West Nile Virus has been around for more than 80 years, and scientists have pinpointed more than 70 variations of evolutionarily similar strains. Between the years of 2002 and 2004, there was an epidemic rise in WNV cases with infections being reported in humans and several different animals, even a crocodile!
Dengue fever is most common in tropical geographic locations, and the most typical symptoms associated with this mosquito transmitted illness include headaches, fever, skin rash, and joint or muscular pain. There is currently no available vaccine for Dengue, but luckily, the mild cases are relatively easy to treat.
Yellow fever is most prevalent in areas of Africa and America, near the equator, but luckily, a vaccination to prevent this disease has drastically reduced its occurrence. In fact, travel regulations require that people visiting areas of the world that are susceptible to this sickness get their vaccination before going.
Encephalitis – there are several different types of encephalitis that are triggered by mosquito transmitted infection and are primarily distinguished by the particular species of the mosquito that served as a vehicle. Encephalitis is essentially inflammation of the brain and the severity of this sickness can range from mild flu-like symptoms to coma and even death.

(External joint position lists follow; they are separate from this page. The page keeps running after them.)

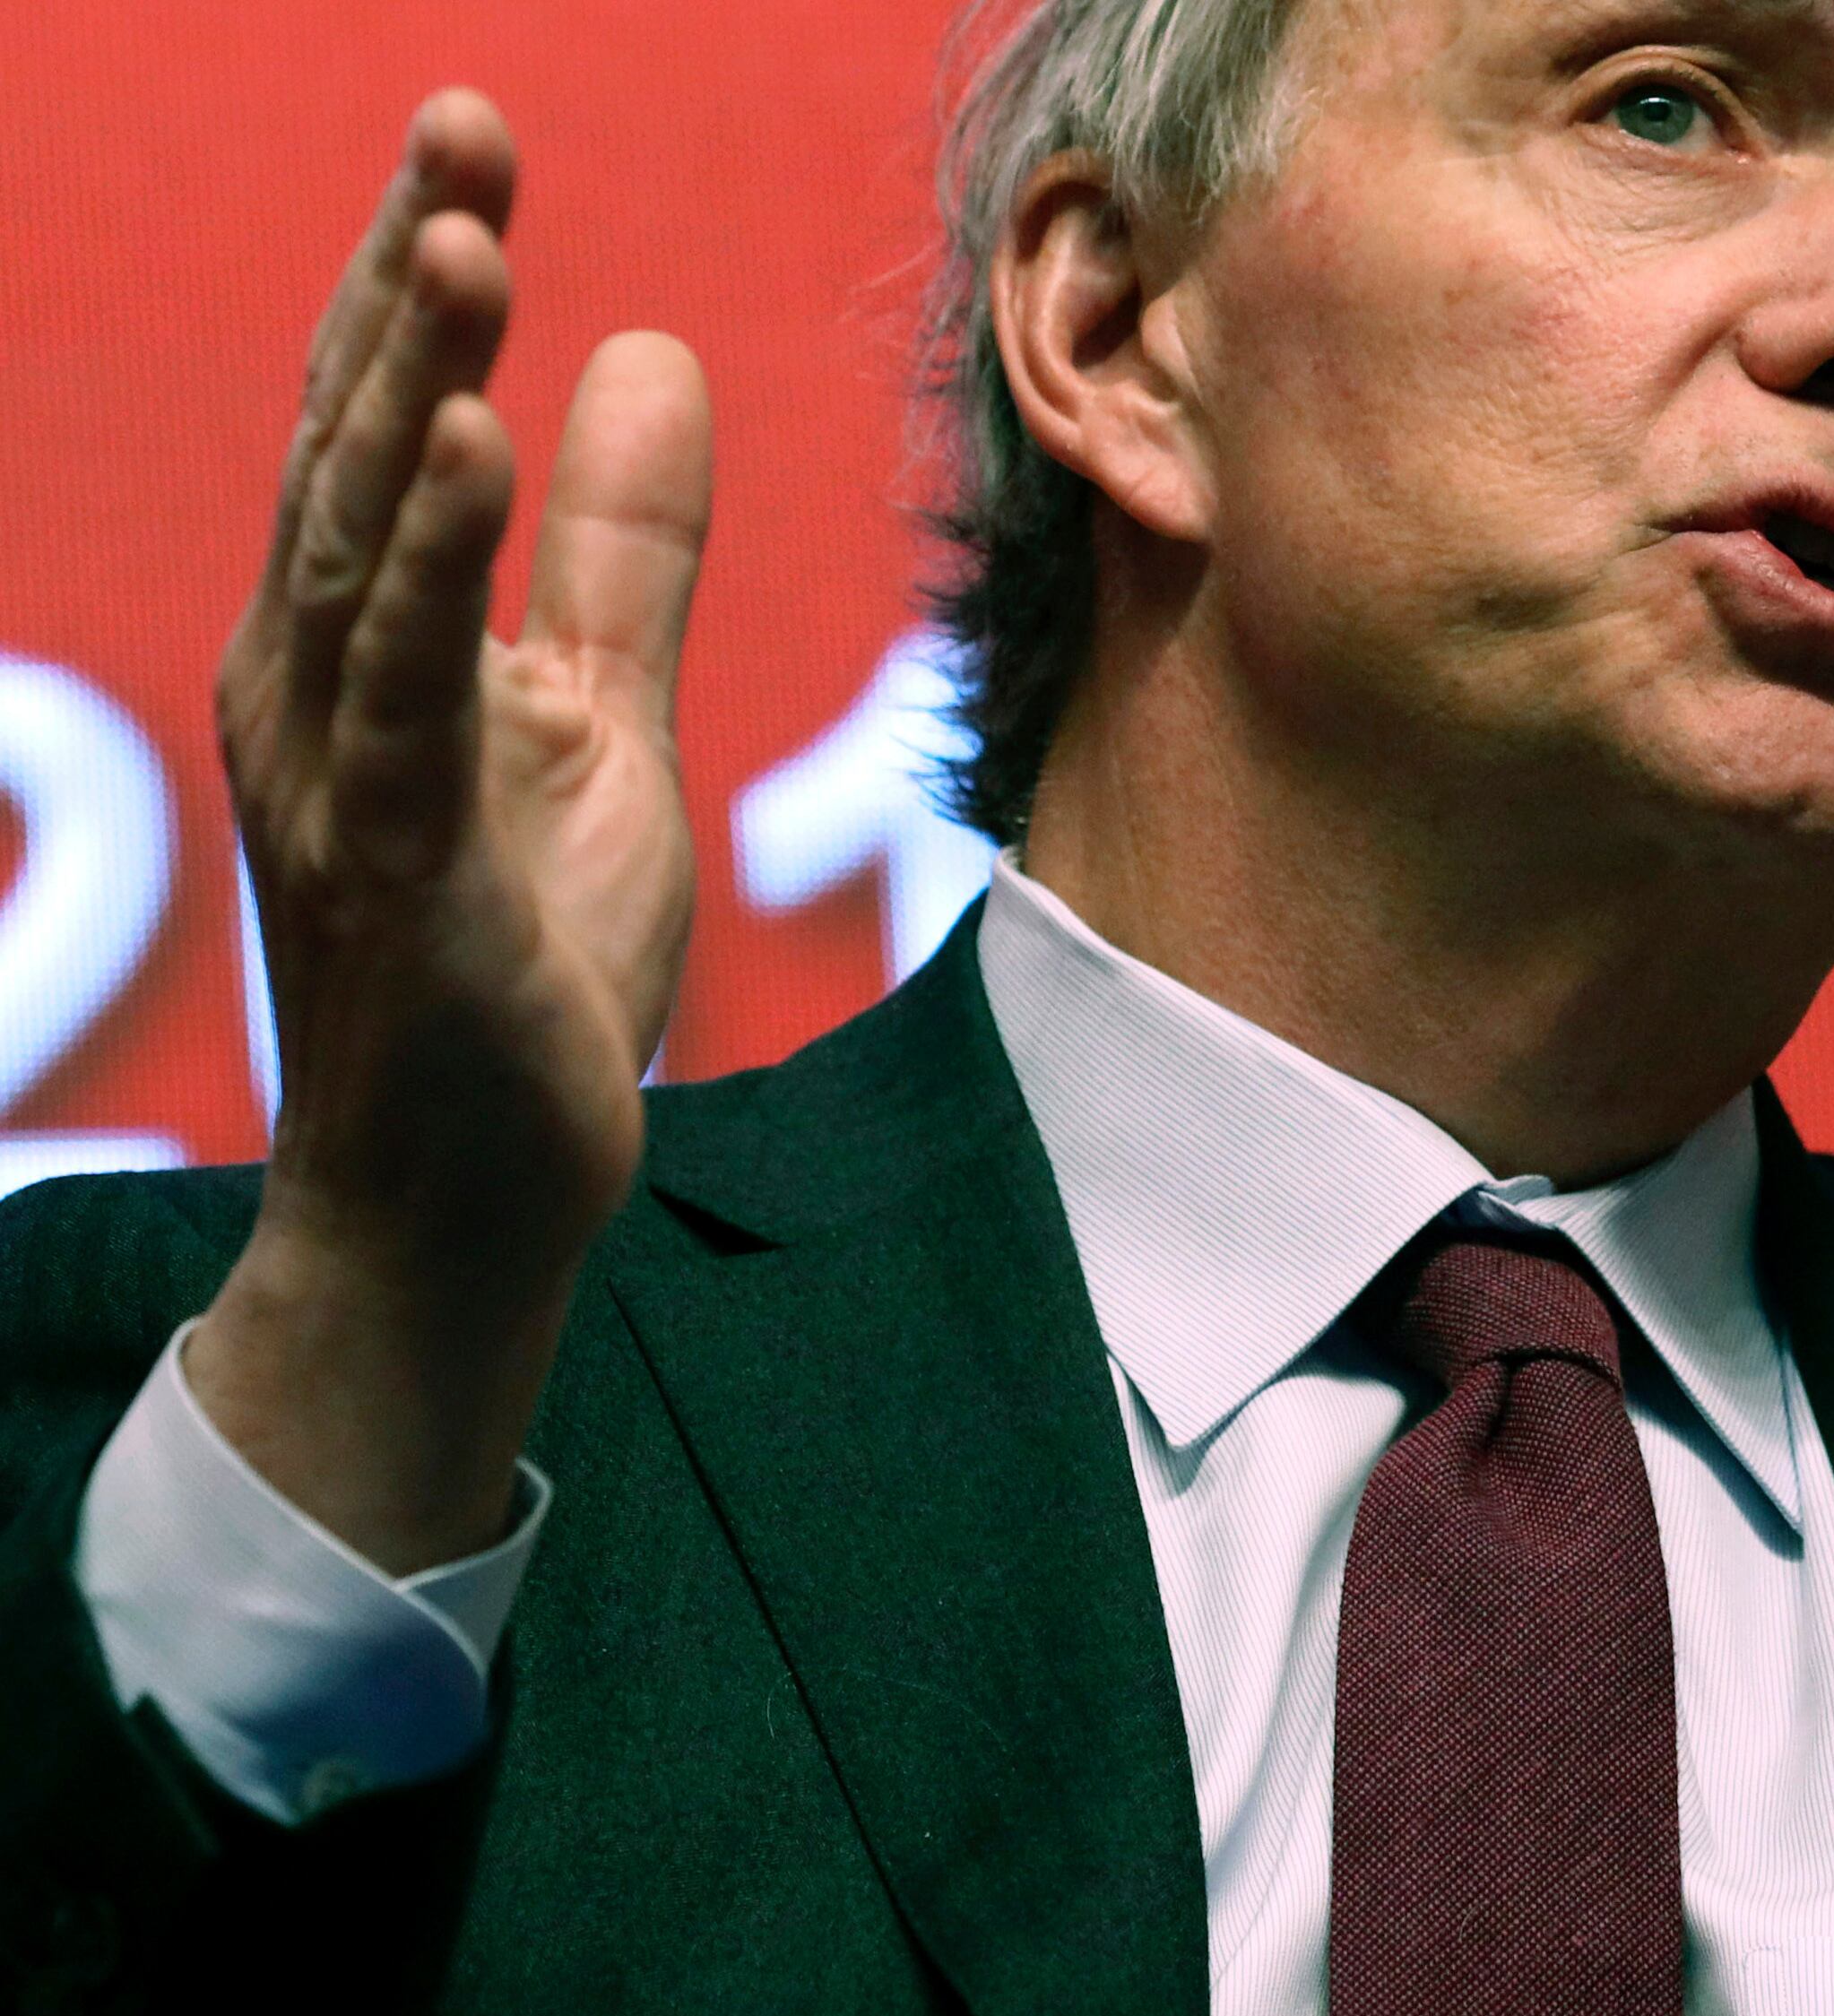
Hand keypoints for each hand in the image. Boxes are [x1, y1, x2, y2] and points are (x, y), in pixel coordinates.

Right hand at [185, 91, 712, 1574]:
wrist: (479, 1199)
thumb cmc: (522, 963)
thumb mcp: (602, 722)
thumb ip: (620, 553)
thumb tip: (651, 353)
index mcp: (359, 644)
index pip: (382, 421)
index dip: (422, 275)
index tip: (473, 141)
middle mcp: (313, 689)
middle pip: (350, 447)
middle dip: (403, 285)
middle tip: (461, 130)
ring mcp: (338, 781)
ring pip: (356, 553)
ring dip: (403, 390)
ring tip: (462, 249)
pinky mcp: (397, 873)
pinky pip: (405, 700)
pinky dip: (426, 571)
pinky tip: (457, 453)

Heartworms – Also known as Dirofilaria immitis to the scientific community, this round worm parasite uses the mosquito for a significant portion of the worm lifecycle. Heartworms are a common ailment in dogs and cats, as well as other non-domesticated animals. Although there is no cure for animals that have been diagnosed with heartworms, medication may be used to help prevent and reduce the symptoms.
Even though modern medicine has provided vaccines and treatment options for mosquito borne illnesses, the most practical way to reduce and prevent these transmissions is by eliminating standing water and other opportunities for mosquitoes to breed and reproduce. It is also a wise practice to use bug repellants when spending an excessive amount of time outdoors.